The Tennessean had to step in at that juncture of Hagerty's commentary and write in italics: "(Editor's note: All electric vehicle buyers receive a $7,500 tax incentive, but the senator is correct that an additional $4,500 incentive would go only to consumers who buy from unionized plants under the proposal.)"

But never doubt: the work of a politician is always to speak from both sides of his or her mouth. Consider these Hagerty statements; the first in the spring and the second in September when Ford announced it would build its electric F-150 series trucks in Tennessee:

- "The Green New Deal would send heating, electricity and transportation bills soaring for Americans, disrupting our workforce, destroying our economy and devastating families in the process."
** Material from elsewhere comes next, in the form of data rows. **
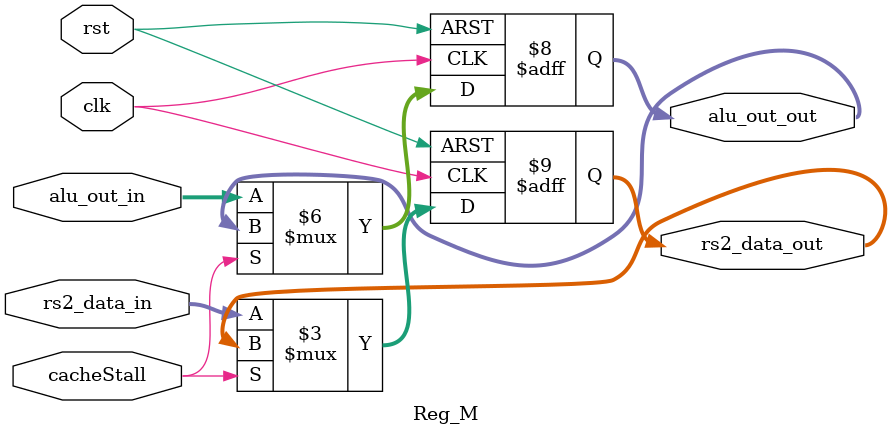
<source format=v>
module Reg_M(
input clk,
input rst,
input cacheStall,
input [31:0]alu_out_in,
input [31:0]rs2_data_in,
output reg [31:0]alu_out_out,
output reg [31:0]rs2_data_out

);

always@(posedge clk or posedge rst)begin
	if(rst) begin
		alu_out_out <= 32'b0;
		rs2_data_out <= 32'b0; 
	end
	else begin
		if(cacheStall)begin  //cache miss 5個reg都要stall 
			alu_out_out <= alu_out_out;
			rs2_data_out <= rs2_data_out;
		end
		else begin
			alu_out_out <= alu_out_in;
			rs2_data_out <= rs2_data_in;
		end
	end
end


endmodule

</source>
- "Truly transformational! ... With this investment, the Volunteer State is on the cutting edge of the automotive industry, not only leading domestically but globally."

Toward the end of his commentary, Hagerty made us laugh out loud when he called the EV incentives a "highly discriminatory tax break."
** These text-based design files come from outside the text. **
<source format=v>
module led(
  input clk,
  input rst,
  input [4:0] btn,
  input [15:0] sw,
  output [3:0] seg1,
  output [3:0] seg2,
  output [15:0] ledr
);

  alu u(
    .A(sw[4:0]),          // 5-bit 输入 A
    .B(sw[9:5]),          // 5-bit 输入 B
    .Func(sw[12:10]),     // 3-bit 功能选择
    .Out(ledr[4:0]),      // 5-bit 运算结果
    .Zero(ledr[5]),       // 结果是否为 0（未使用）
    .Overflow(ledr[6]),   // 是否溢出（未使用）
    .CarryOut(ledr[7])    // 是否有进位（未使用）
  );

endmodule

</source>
This from the guy who, with most of his other Tennessee political GOP colleagues, has called immigrant children "alien."

And this from the guy who continues to champion subsidies for nuclear, coal and other fossil fuels over alternative energy.

But perhaps the real gist of Hagerty's problem (and that of other politicians both Democratic and Republican) was reported in Sludge earlier this month:

One in four U.S. senators is invested in the fossil fuel industry, according to member disclosures filed in the Senate Office of Public Records and analyzed by Sludge, an independent, nonprofit news outlet that produces investigative journalism on lobbying and money in politics.

One of those fossil-fuel invested senators is Bill Hagerty. Sludge reports that Hagerty "owns as much as almost $1.5 million in nine fossil fuel companies, led by up to half a million dollars in pipeline firm Enterprise Products Partners, a member of top national lobbying groups the American Petroleum Institute (API) and American Fuel & Petrochemical Manufacturers (AFPM), and the same amount in methane gas giant Energy Transfer."

As has been widely reported, another very "invested" senator is Democrat Joe Manchin, D-West Virginia, who Sludge reports as the senator with the most fossil fuel wealth. He also is the Energy and Natural Resources Committee chairman and Energy Subcommittee ex-officio member. And, of course, he's a key vote - or not - when the Senate takes up the Build Back Better legislation.

The big pols on Capitol Hill expect a Senate vote on Build Back Better by Christmas.

It will be interesting to watch. We wonder just how many lumps of coal they will stuff into our stockings.